::: Material supplied

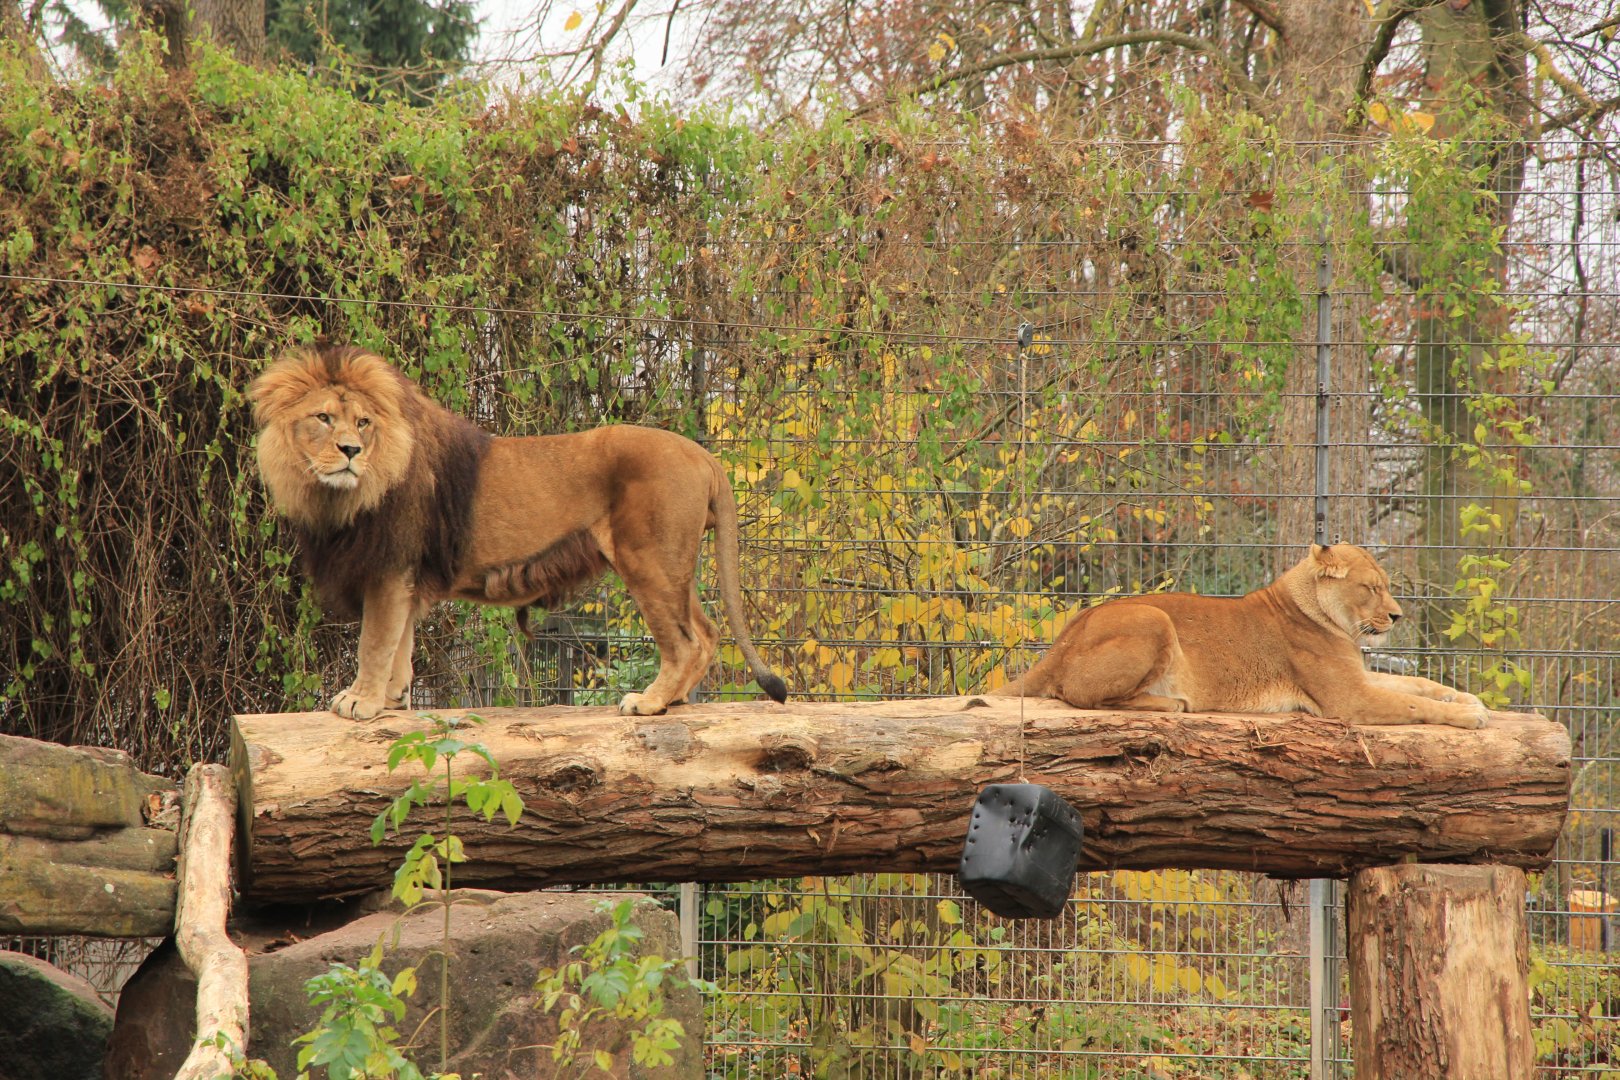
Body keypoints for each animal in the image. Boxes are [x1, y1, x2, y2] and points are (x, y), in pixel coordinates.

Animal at [249, 343, 788, 720]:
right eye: (323, 418)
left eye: (363, 422)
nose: (350, 451)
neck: (343, 492)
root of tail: (703, 455)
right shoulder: (406, 575)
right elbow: (401, 640)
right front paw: (392, 697)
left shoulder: (390, 565)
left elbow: (375, 640)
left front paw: (361, 701)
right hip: (674, 565)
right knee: (707, 631)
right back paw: (674, 701)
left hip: (648, 560)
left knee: (685, 641)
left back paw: (650, 703)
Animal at [994, 544, 1487, 729]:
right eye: (1371, 588)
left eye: (1385, 586)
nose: (1397, 616)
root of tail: (1062, 639)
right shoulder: (1348, 700)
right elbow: (1414, 705)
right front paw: (1471, 716)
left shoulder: (1358, 678)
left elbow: (1416, 684)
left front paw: (1468, 698)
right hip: (1154, 618)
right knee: (1082, 696)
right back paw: (1172, 703)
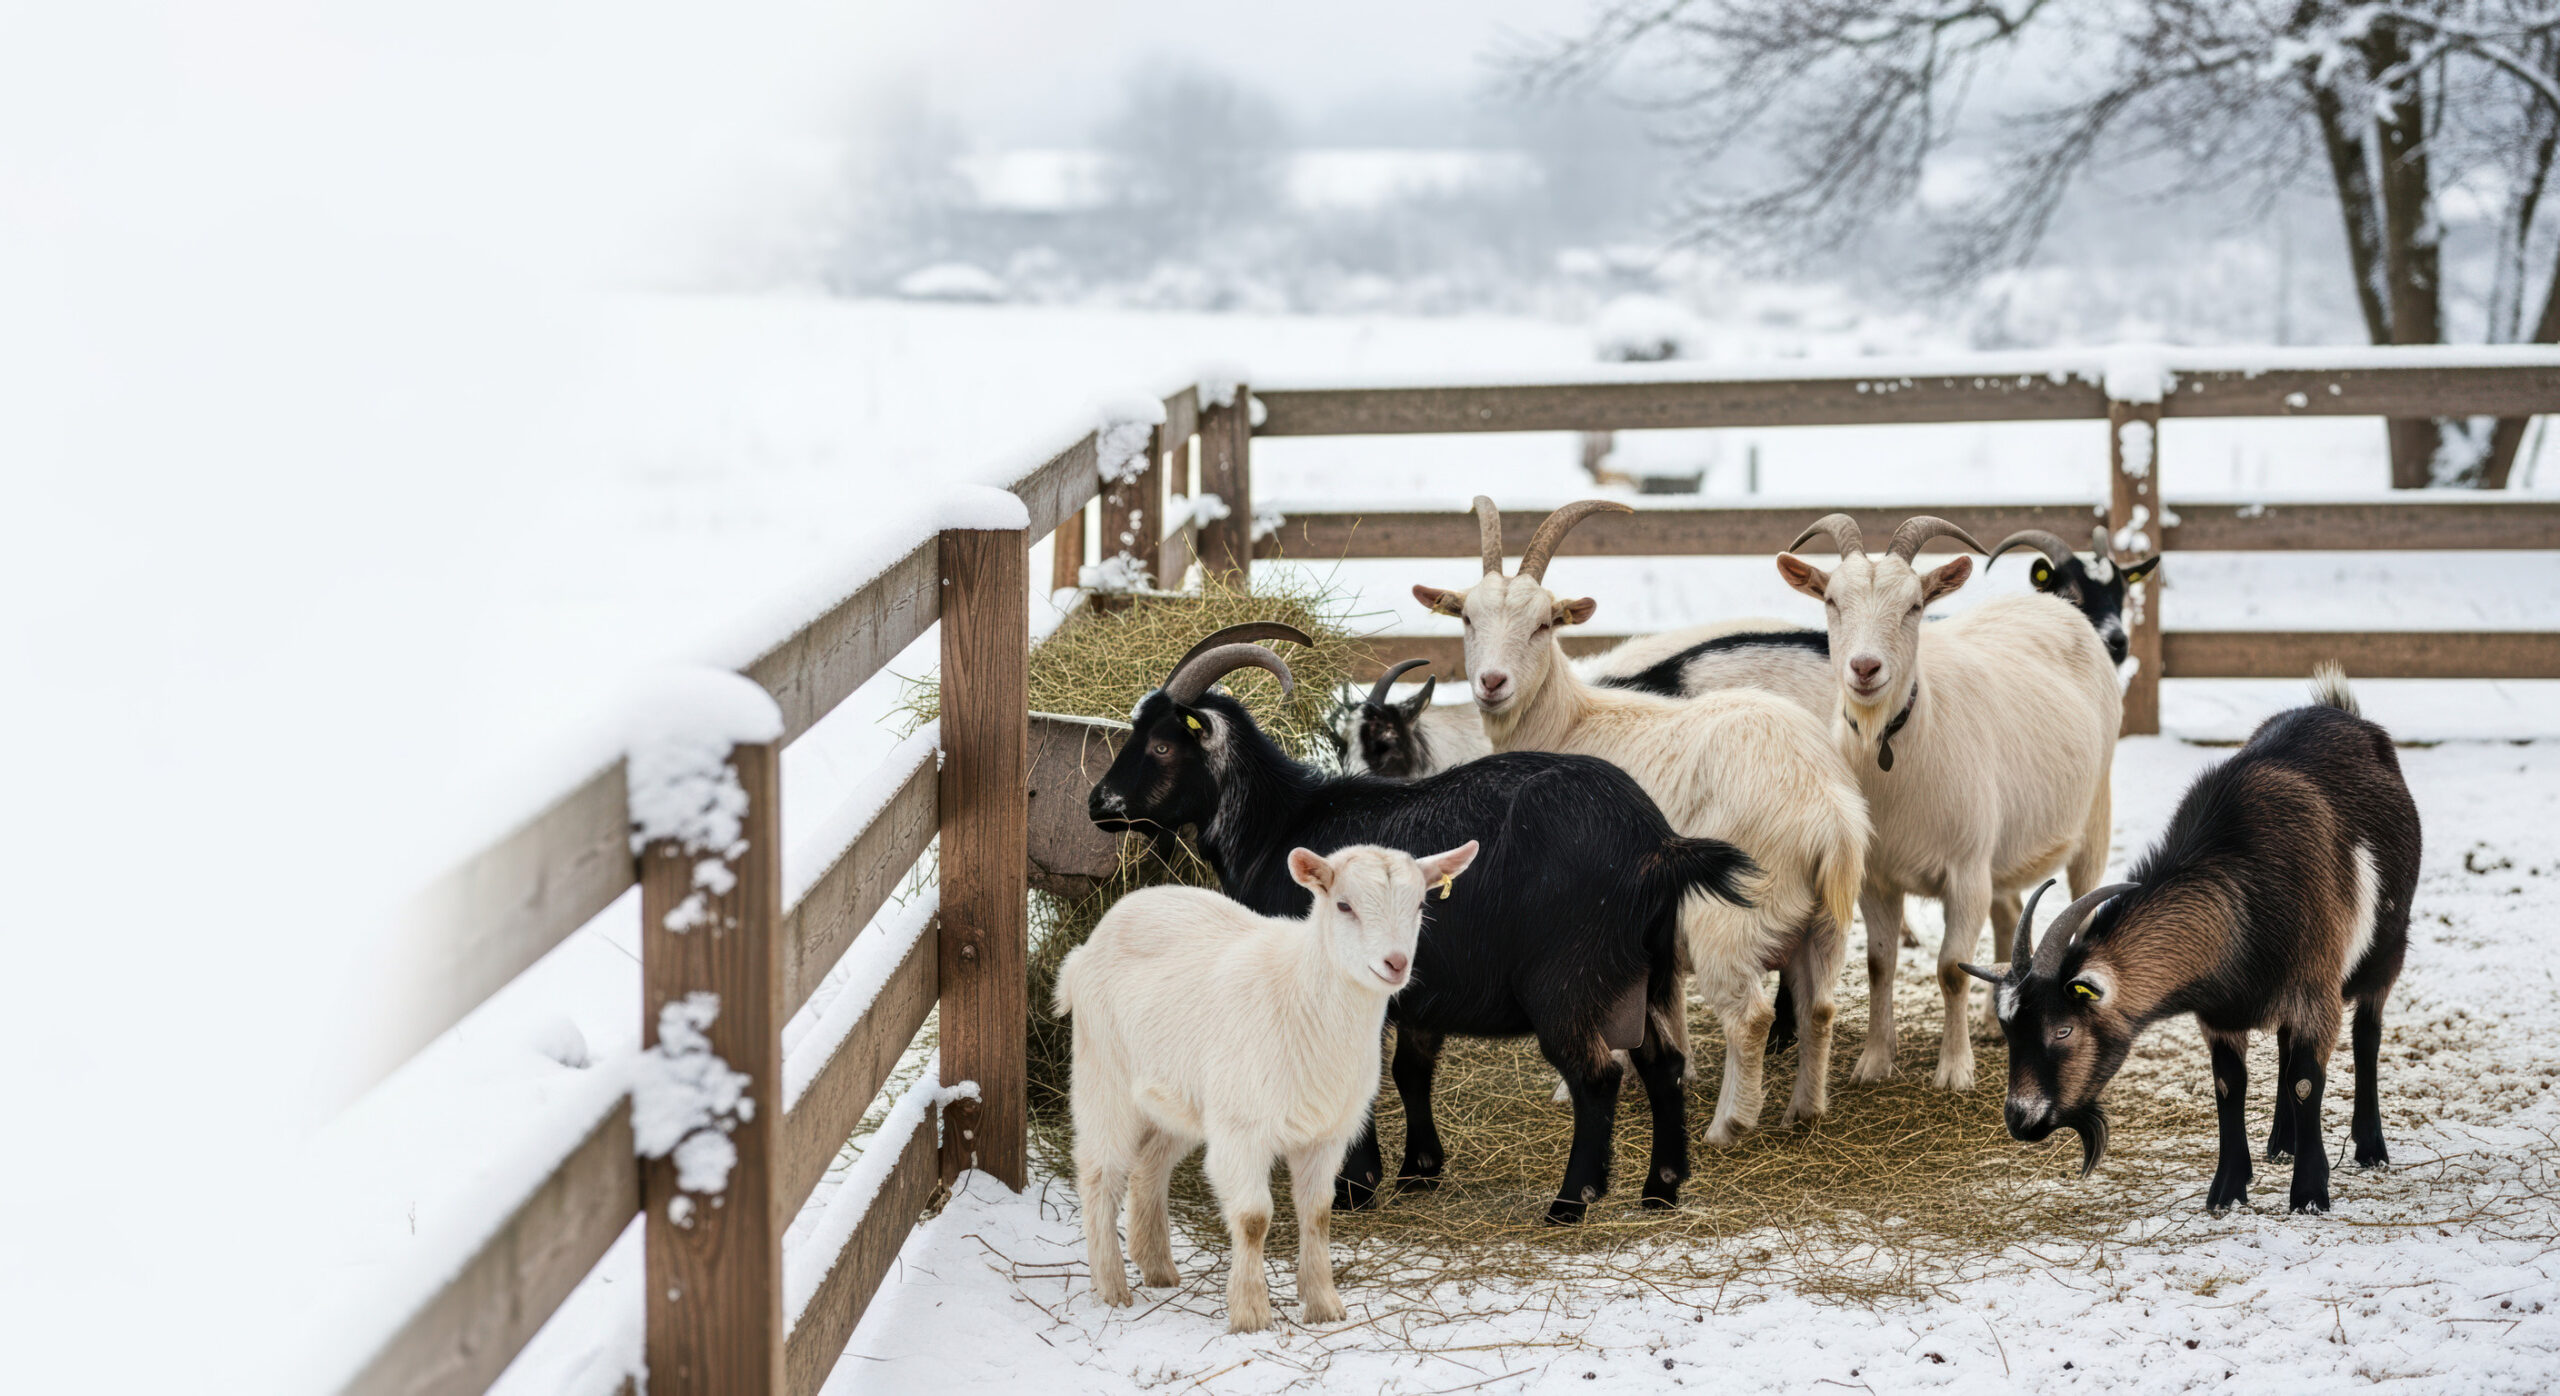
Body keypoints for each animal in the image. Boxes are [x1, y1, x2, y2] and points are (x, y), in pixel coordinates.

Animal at [1057, 838, 1480, 1330]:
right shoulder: (1241, 1131)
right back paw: (1111, 1286)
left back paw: (1157, 1267)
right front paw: (1251, 1313)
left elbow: (1317, 1214)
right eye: (1344, 905)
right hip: (1104, 1075)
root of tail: (1085, 949)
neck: (1302, 996)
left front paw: (1323, 1305)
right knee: (1099, 1173)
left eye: (1419, 906)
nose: (1395, 964)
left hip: (1178, 1097)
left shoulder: (1325, 1135)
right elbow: (1253, 1218)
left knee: (1150, 1166)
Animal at [1088, 623, 1760, 1221]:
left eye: (1162, 745)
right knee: (1663, 1066)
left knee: (1597, 1076)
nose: (1100, 805)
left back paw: (1572, 1202)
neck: (1278, 825)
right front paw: (1419, 1171)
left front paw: (1354, 1186)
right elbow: (1411, 1071)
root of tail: (1657, 845)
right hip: (1647, 973)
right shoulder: (1420, 990)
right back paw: (1661, 1189)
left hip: (1568, 980)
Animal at [1412, 499, 1871, 1144]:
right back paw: (1804, 1109)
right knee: (1820, 1005)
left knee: (1750, 1016)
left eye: (1543, 624)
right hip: (1826, 916)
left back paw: (1729, 1124)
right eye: (1468, 618)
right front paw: (1665, 1070)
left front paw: (1578, 1085)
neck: (1570, 722)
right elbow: (1663, 1003)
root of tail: (1826, 809)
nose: (1492, 683)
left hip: (1730, 913)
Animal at [1776, 513, 2120, 1090]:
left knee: (2082, 906)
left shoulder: (1965, 871)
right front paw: (1874, 1061)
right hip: (2002, 849)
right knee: (2010, 917)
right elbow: (1880, 964)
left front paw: (1955, 1071)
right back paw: (1991, 1020)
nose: (1864, 668)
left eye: (1914, 605)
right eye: (1831, 600)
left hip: (2092, 816)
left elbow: (1951, 969)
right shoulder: (1877, 877)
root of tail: (2055, 604)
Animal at [1963, 668, 2417, 1213]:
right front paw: (2227, 1191)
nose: (2020, 1119)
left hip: (2386, 949)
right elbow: (2229, 1085)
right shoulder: (2222, 1013)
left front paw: (2309, 1194)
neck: (2241, 892)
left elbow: (2308, 1081)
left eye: (2063, 1029)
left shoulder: (2315, 987)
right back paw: (2281, 1143)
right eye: (2008, 1031)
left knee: (2367, 1033)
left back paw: (2370, 1147)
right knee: (2285, 1045)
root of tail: (2340, 710)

::::::

• [Task item]
Copy out every entry above verbatim. Leave each picture out.

• [Reply]
Body keypoints for each animal in the image. Boxes are [x1, y1, x2, y2] and points are (x, y), in pixel coordinates.

Animal at [249, 343, 788, 720]:
right eye: (323, 418)
left eye: (363, 422)
nose: (350, 451)
neck: (343, 492)
root of tail: (703, 455)
right shoulder: (406, 575)
right elbow: (401, 640)
right front paw: (392, 697)
left shoulder: (390, 565)
left elbow: (375, 640)
left front paw: (361, 701)
right hip: (674, 565)
right knee: (707, 631)
right back paw: (674, 701)
left hip: (648, 560)
left knee: (685, 641)
left back paw: (650, 703)
Animal at [994, 544, 1487, 729]:
right eye: (1371, 588)
left eye: (1385, 586)
nose: (1397, 616)
root of tail: (1062, 639)
right shoulder: (1348, 700)
right elbow: (1414, 705)
right front paw: (1471, 716)
left shoulder: (1358, 678)
left elbow: (1416, 684)
left front paw: (1468, 698)
right hip: (1154, 618)
right knee: (1082, 696)
right back paw: (1172, 703)
Body keypoints for each animal in the image. Boxes are [x1, y1, x2, y2] and points are (x, y), in pixel coordinates.

Animal at [1057, 838, 1480, 1330]:
right shoulder: (1241, 1131)
right back paw: (1111, 1286)
left back paw: (1157, 1267)
right front paw: (1251, 1313)
left elbow: (1317, 1214)
right eye: (1344, 905)
right hip: (1104, 1075)
root of tail: (1085, 949)
neck: (1302, 996)
left front paw: (1323, 1305)
right knee: (1099, 1173)
left eye: (1419, 906)
nose: (1395, 964)
left hip: (1178, 1097)
left shoulder: (1325, 1135)
right elbow: (1253, 1218)
left knee: (1150, 1166)
Animal at [1088, 623, 1760, 1221]:
left eye: (1162, 745)
right knee: (1663, 1066)
left knee: (1597, 1076)
nose: (1100, 805)
left back paw: (1572, 1202)
neck: (1278, 825)
right front paw: (1419, 1171)
left front paw: (1354, 1186)
right elbow: (1411, 1071)
root of tail: (1657, 845)
right hip: (1647, 973)
right shoulder: (1420, 990)
right back paw: (1661, 1189)
left hip: (1568, 980)
Animal at [1412, 499, 1871, 1144]:
right back paw: (1804, 1109)
right knee: (1820, 1005)
left knee: (1750, 1016)
left eye: (1543, 624)
right hip: (1826, 916)
left back paw: (1729, 1124)
right eye: (1468, 618)
right front paw: (1665, 1070)
left front paw: (1578, 1085)
neck: (1570, 722)
right elbow: (1663, 1003)
root of tail: (1826, 809)
nose: (1492, 683)
left hip: (1730, 913)
Animal at [1776, 513, 2120, 1090]:
left knee: (2082, 906)
left shoulder: (1965, 871)
right front paw: (1874, 1061)
right hip: (2002, 849)
right knee: (2010, 917)
right elbow: (1880, 964)
left front paw: (1955, 1071)
right back paw: (1991, 1020)
nose: (1864, 668)
left eye: (1914, 605)
right eye: (1831, 600)
left hip: (2092, 816)
left elbow: (1951, 969)
right shoulder: (1877, 877)
root of tail: (2055, 604)
Animal at [1963, 668, 2417, 1213]:
right front paw: (2227, 1191)
nose: (2020, 1119)
left hip: (2386, 949)
right elbow: (2229, 1085)
right shoulder: (2222, 1013)
left front paw: (2309, 1194)
neck: (2241, 892)
left elbow: (2308, 1081)
left eye: (2063, 1029)
left shoulder: (2315, 987)
right back paw: (2281, 1143)
right eye: (2008, 1031)
left knee: (2367, 1033)
left back paw: (2370, 1147)
right knee: (2285, 1045)
root of tail: (2340, 710)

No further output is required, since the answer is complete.